- _Prompt_:
Please print exactly the lines running from the one that contains "nose: (544, 119)" to the end of the data, with both lines included.

- _The data_:
▽

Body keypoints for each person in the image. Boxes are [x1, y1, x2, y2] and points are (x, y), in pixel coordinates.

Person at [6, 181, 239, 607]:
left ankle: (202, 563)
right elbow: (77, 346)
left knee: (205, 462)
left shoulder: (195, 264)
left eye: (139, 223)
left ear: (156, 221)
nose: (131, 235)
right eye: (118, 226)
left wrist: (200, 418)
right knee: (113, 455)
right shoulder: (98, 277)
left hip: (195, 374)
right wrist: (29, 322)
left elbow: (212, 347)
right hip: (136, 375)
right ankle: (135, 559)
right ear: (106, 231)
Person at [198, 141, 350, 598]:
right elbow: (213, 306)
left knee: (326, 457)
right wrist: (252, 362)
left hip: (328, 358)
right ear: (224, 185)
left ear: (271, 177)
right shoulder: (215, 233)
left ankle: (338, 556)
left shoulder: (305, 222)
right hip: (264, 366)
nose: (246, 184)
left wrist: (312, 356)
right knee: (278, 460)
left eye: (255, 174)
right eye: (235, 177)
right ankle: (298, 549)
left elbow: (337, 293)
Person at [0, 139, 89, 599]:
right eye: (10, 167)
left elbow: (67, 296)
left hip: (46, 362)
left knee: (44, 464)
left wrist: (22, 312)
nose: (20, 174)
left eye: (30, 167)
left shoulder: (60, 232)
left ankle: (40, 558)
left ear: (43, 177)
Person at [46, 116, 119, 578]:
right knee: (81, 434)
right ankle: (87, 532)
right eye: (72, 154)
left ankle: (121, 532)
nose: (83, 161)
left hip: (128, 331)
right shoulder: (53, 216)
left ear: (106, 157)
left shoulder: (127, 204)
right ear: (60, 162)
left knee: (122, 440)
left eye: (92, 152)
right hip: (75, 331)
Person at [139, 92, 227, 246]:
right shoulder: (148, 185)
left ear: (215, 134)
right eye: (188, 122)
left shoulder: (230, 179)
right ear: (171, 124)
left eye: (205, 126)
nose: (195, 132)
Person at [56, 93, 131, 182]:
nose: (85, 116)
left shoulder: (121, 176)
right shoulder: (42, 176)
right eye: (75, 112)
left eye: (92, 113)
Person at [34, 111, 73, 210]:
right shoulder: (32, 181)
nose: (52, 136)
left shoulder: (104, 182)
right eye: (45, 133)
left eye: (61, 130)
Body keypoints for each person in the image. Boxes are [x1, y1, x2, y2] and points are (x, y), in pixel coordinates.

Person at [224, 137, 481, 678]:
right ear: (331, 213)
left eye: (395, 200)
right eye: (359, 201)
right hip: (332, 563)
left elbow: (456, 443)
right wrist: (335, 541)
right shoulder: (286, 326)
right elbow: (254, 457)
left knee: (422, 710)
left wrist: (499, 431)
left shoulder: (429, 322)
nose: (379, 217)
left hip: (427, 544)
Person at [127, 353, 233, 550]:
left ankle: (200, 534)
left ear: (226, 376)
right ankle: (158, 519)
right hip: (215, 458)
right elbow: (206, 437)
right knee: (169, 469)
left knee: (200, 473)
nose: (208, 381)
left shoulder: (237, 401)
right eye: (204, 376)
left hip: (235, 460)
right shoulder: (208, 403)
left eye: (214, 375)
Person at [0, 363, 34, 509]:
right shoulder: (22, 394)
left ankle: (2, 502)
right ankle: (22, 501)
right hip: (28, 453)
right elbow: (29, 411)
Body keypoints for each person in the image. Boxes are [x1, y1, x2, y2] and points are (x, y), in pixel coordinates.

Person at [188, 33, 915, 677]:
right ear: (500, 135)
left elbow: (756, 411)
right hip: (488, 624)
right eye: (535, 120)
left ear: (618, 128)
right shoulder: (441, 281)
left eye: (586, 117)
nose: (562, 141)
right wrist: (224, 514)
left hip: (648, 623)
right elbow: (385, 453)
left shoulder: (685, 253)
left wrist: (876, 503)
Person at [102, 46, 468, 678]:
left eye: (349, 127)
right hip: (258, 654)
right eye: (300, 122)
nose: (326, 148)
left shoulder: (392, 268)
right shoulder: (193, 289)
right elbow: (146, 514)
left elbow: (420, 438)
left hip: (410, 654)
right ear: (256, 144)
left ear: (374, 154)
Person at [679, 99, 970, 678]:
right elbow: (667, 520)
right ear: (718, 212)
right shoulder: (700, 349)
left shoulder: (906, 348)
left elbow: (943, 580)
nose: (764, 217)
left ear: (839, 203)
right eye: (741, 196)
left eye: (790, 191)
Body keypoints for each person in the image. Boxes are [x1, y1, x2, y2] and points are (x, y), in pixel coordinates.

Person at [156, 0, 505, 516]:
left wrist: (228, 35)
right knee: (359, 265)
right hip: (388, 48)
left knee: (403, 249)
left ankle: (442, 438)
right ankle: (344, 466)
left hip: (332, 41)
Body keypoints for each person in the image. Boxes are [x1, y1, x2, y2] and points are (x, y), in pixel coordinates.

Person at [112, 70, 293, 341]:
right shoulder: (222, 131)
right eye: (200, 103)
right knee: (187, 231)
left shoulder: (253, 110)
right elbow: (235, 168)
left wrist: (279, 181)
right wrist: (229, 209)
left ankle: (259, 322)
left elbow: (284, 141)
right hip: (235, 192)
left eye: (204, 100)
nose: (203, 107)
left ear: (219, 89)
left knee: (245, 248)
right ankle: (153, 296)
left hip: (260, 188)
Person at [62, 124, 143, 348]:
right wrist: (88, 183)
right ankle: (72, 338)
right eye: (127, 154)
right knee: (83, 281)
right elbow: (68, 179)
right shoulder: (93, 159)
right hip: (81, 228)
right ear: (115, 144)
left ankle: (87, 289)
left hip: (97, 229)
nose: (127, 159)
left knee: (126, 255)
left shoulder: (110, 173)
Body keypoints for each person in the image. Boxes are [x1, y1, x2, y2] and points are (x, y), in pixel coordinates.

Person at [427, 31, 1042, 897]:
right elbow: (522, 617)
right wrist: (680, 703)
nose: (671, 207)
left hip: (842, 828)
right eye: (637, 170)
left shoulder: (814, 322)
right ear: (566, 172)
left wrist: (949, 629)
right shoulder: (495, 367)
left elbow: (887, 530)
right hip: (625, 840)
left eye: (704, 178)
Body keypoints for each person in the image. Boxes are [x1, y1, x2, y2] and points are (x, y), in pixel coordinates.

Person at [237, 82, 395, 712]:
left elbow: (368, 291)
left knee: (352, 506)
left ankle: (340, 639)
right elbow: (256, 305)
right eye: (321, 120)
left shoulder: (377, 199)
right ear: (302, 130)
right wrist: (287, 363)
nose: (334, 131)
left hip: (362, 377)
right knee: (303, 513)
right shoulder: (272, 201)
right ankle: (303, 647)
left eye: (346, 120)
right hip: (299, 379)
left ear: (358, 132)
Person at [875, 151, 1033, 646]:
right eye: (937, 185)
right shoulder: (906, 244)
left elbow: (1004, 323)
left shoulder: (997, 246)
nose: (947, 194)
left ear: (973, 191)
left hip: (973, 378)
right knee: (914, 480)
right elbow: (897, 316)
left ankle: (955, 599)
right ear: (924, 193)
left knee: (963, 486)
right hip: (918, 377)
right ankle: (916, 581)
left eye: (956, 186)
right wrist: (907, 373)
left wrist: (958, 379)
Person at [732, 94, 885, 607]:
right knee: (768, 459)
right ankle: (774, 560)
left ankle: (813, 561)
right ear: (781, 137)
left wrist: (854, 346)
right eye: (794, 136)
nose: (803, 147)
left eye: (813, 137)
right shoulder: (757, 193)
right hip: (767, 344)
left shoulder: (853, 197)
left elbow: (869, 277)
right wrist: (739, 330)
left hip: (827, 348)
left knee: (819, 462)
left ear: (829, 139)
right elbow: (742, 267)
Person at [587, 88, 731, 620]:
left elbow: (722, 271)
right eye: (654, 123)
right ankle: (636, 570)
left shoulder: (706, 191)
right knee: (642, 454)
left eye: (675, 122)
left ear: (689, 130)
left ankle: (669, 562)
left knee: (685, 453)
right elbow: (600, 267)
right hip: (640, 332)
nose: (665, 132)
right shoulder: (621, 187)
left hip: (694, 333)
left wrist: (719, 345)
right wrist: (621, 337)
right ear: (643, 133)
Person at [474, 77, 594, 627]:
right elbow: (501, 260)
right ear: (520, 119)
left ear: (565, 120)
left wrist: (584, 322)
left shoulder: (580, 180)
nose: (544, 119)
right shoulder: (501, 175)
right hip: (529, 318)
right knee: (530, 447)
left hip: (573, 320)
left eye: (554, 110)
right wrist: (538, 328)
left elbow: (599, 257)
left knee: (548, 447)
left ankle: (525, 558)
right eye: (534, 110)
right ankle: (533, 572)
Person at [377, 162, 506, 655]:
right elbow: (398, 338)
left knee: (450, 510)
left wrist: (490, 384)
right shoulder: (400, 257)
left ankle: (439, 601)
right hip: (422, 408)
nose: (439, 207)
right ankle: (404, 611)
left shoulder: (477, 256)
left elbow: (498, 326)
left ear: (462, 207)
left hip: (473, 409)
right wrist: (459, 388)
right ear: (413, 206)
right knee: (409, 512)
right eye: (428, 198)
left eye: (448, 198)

△

- _Expected answer_:
nose: (544, 119)
right shoulder: (501, 175)
right hip: (529, 318)
right knee: (530, 447)
left hip: (573, 320)
left eye: (554, 110)
right wrist: (538, 328)
left elbow: (599, 257)
left knee: (548, 447)
left ankle: (525, 558)
right eye: (534, 110)
right ankle: (533, 572)
Person at [377, 162, 506, 655]:
right elbow: (398, 338)
left knee: (450, 510)
left wrist: (490, 384)
right shoulder: (400, 257)
left ankle: (439, 601)
right hip: (422, 408)
nose: (439, 207)
right ankle: (404, 611)
left shoulder: (477, 256)
left elbow: (498, 326)
left ear: (462, 207)
left hip: (473, 409)
right wrist: (459, 388)
right ear: (413, 206)
right knee: (409, 512)
right eye: (428, 198)
left eye: (448, 198)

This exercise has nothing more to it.